Are We Steering Our Sons Towards Violence? The shelves are stocked with weapons of every kind: handguns, rifles, shotguns, submachine guns, and sci-fi light sabers. Are you in the exhibit hall of an NRA convention? No. You're strolling down the aisles of a toy store in search of a birthday present for your six-year-old son.
Buying toy guns for kids seems completely natural to millions of American parents. Yet, the same parents would not even think about buying guns for their little girls. When we encourage boys to play with guns, we must question whether or not we're socializing them to be violent.
As American As Apple Pie
Playing cops-and-robbers or other "shoot the bad guy" games is often seen as innocent fun and a harmless rite of passage for little boys across America. It is certainly part of an American image of manhood -- success at violence is often equated with heroics, making men appear tough and macho. In fact, guns and other tools of destruction have long been associated symbolically with male sexual prowess.

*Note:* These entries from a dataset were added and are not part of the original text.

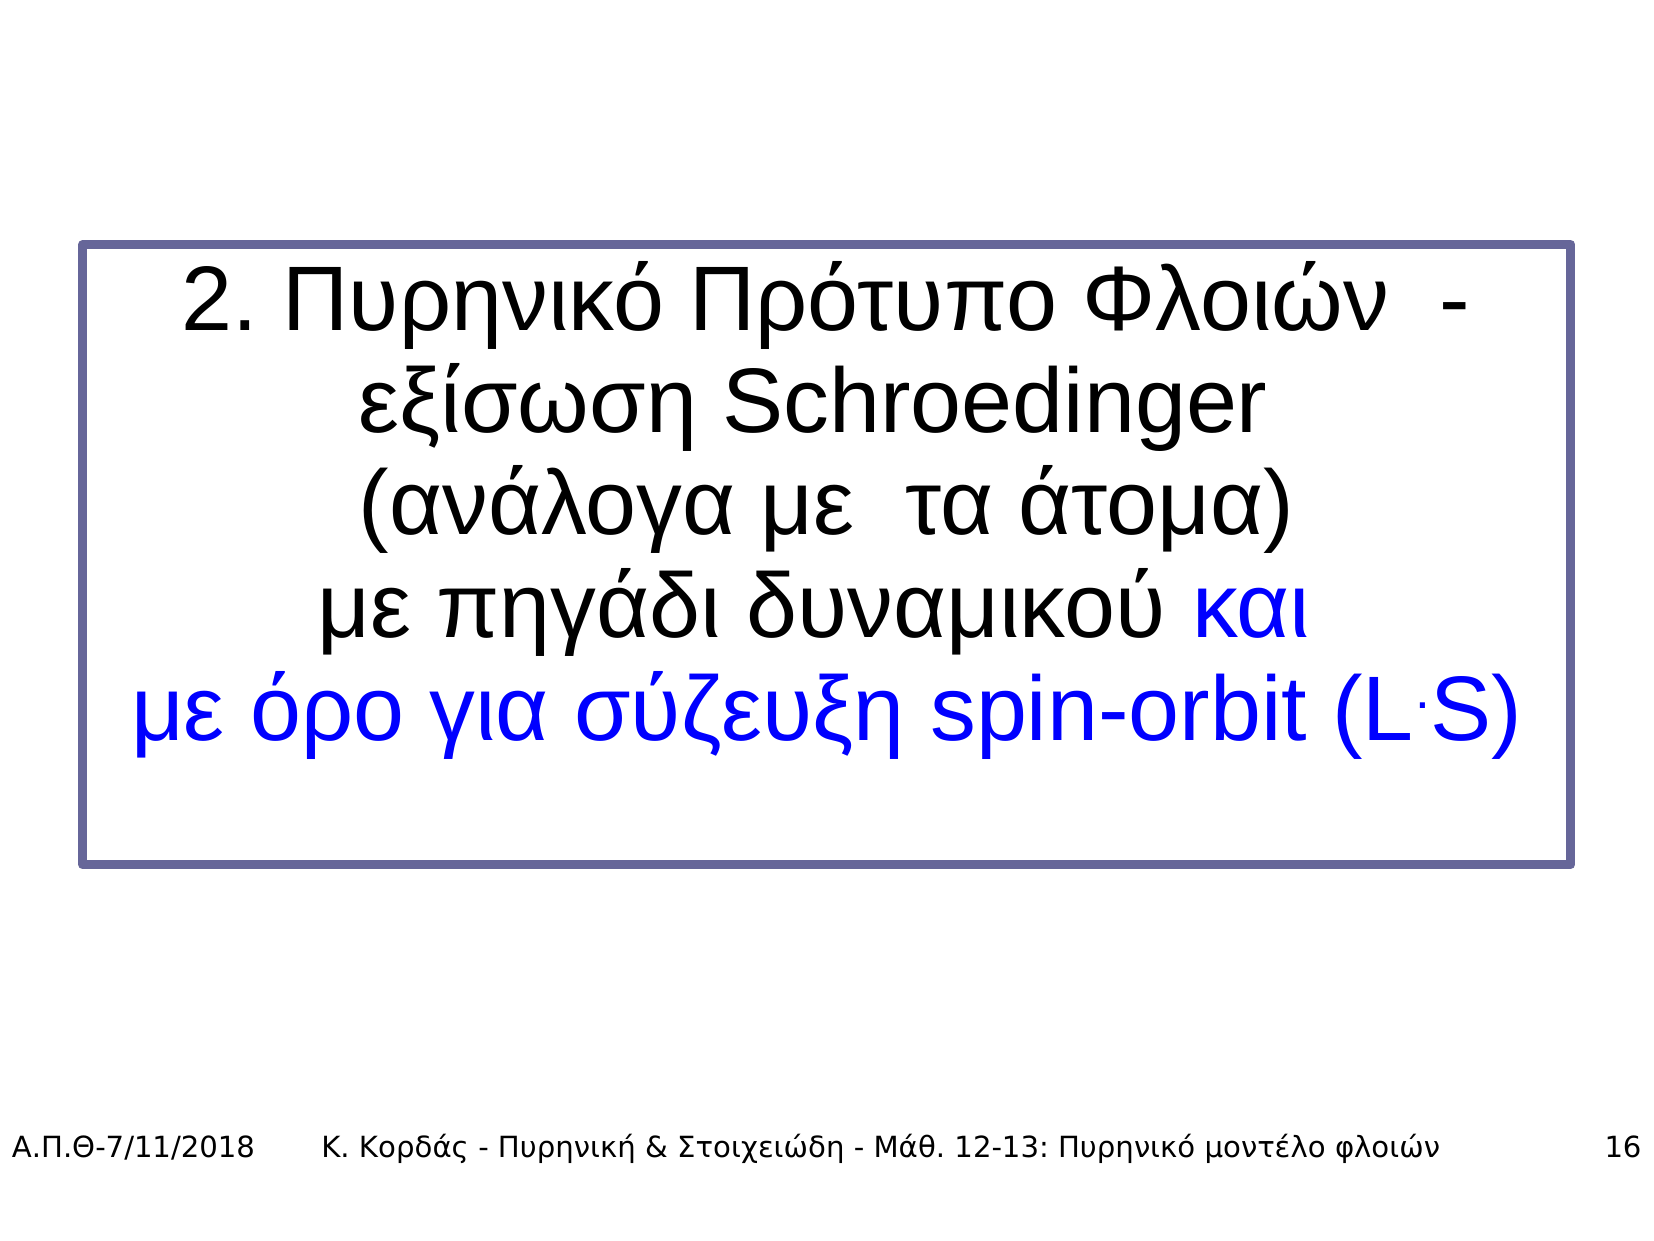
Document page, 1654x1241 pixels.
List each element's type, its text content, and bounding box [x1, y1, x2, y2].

title 2. Πυρηνικό Πρότυπο Φλοιών - εξίσωση Schroedinger (ανάλογα με τα άτομα) με πηγάδι δυναμικού και με όρο για σύζευξη spin-orbit (L.S) [82, 244, 1571, 865]
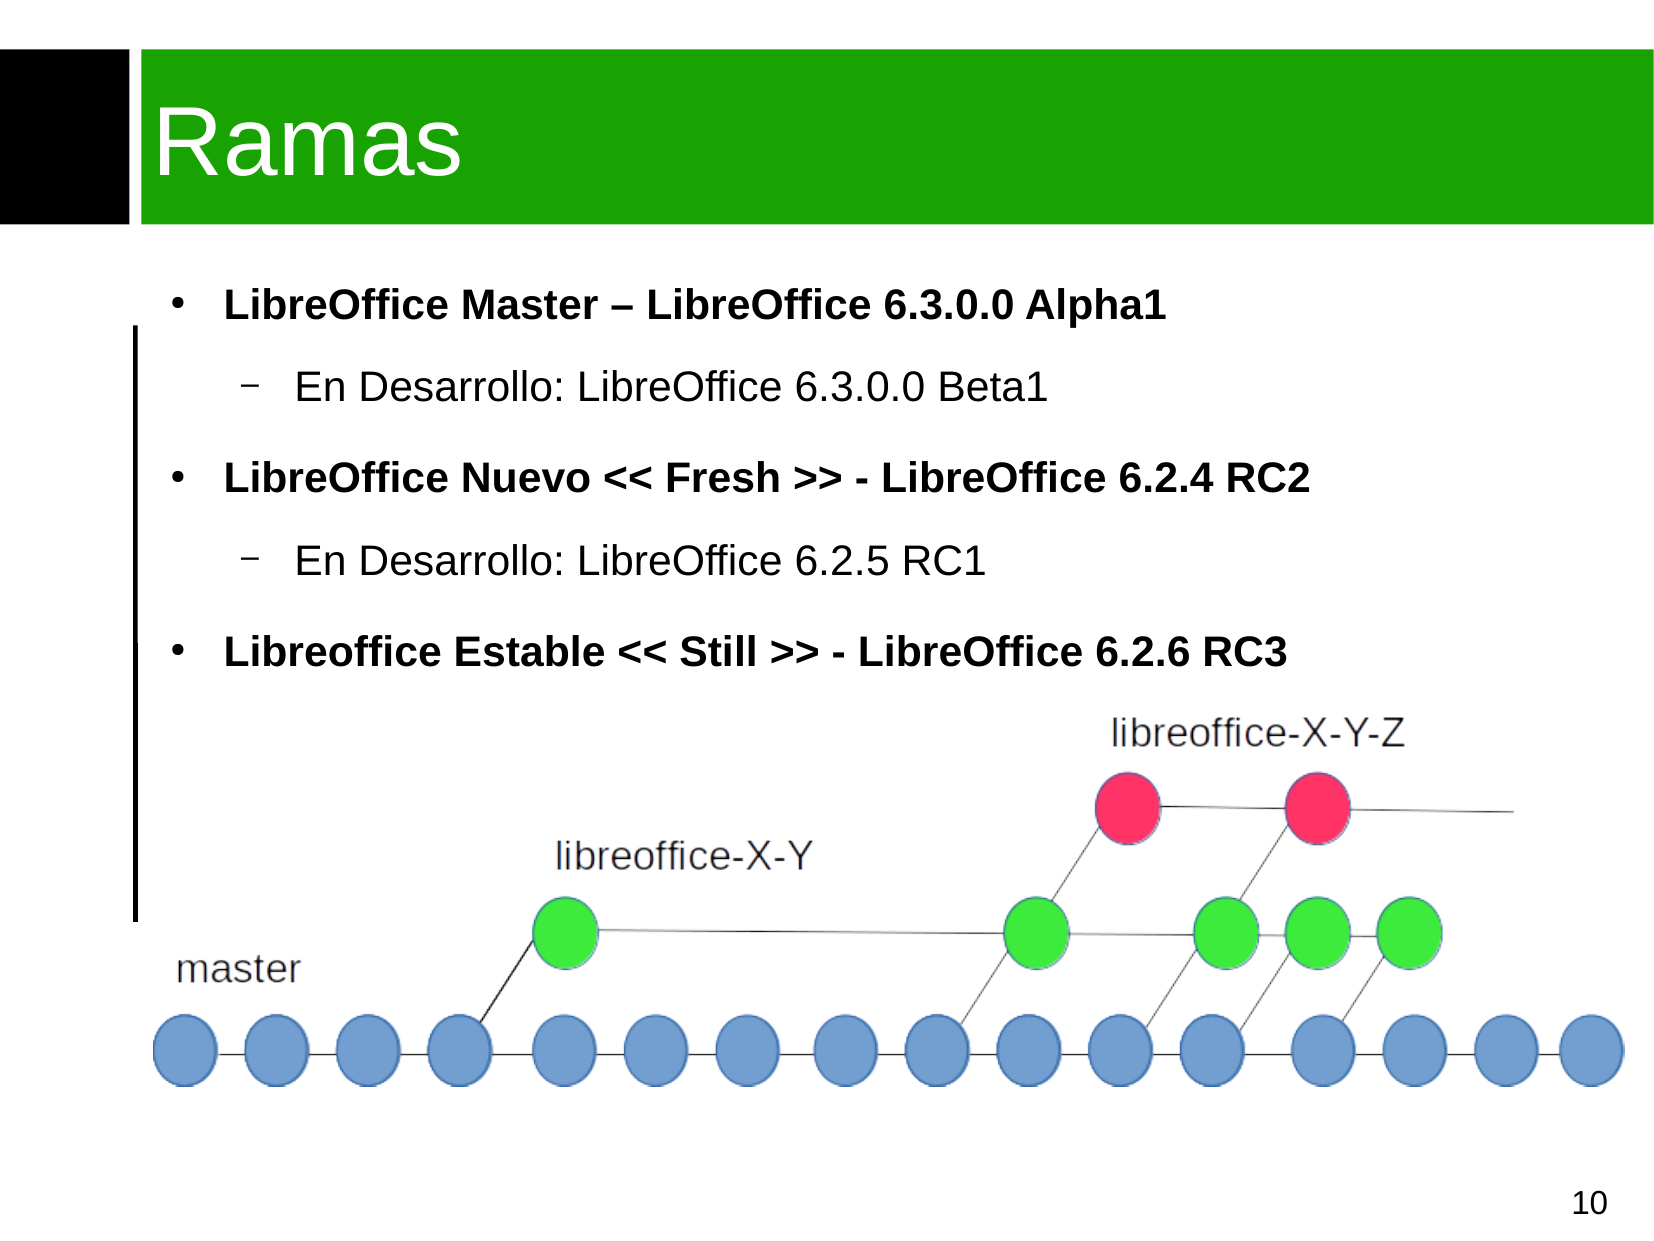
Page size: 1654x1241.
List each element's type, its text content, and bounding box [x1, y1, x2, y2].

picture [153, 702, 1625, 1087]
list LibreOffice Master – LibreOffice 6.3.0.0 Alpha1 En Desarrollo: LibreOffice 6.3.0.0 Beta1 LibreOffice Nuevo << Fresh >> - LibreOffice 6.2.4 RC2 En Desarrollo: LibreOffice 6.2.5 RC1 Libreoffice Estable << Still >> - LibreOffice 6.2.6 RC3 [152, 280, 1536, 1097]
title Ramas [152, 72, 1654, 211]
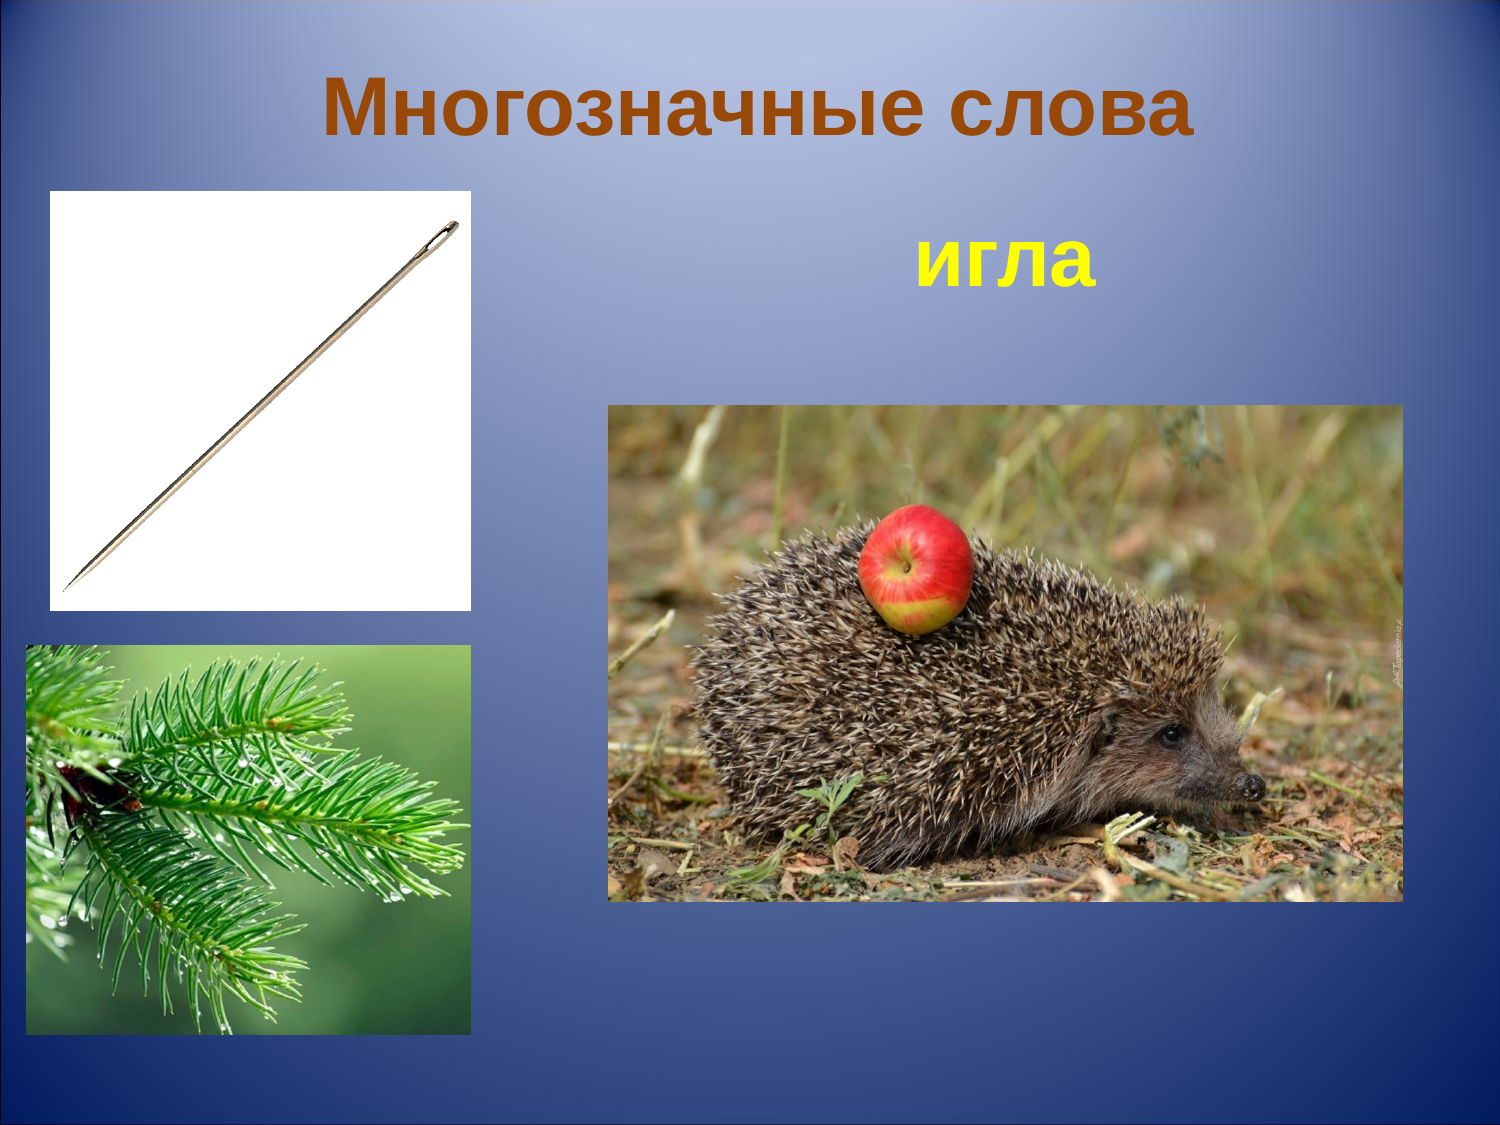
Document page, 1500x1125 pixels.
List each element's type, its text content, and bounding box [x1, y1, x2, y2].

picture [50, 191, 471, 611]
text_box игла [898, 195, 1112, 312]
text_box Многозначные слова [306, 44, 1210, 160]
picture [26, 645, 471, 1035]
picture [608, 405, 1403, 902]
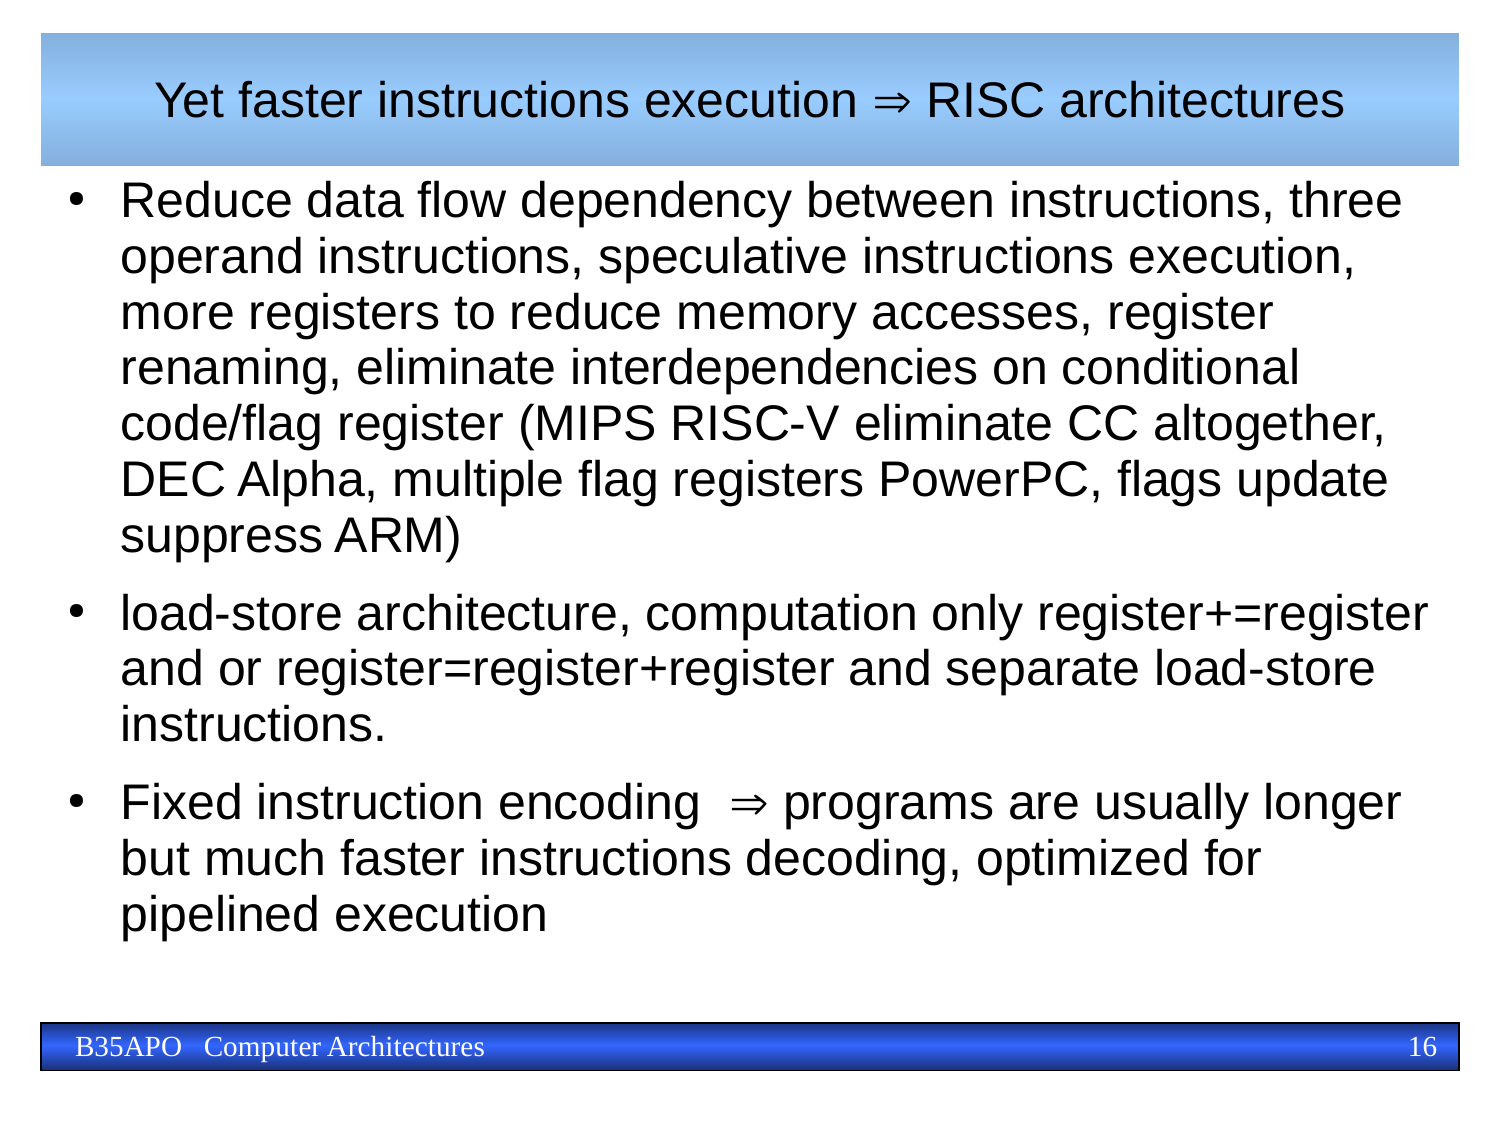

American history -- especially the story of European immigrants settling the West -- is rife with mythology about gunfights and gunslingers. Thanks to films and television, we all grew up with larger-than-life (and largely false) visions of gun-toting law enforcers like Wyatt Earp and glamorous villains like Billy the Kid. These days, the enemy might be an alien space creature. The weapon of destruction may be more sophisticated than the old six-shooter, but the game is basically the same: Bang! Bang! You're dead!
In spite of peer pressure and TV marketing, and at the risk of disappointing your children, we strongly urge parents not to buy toy guns.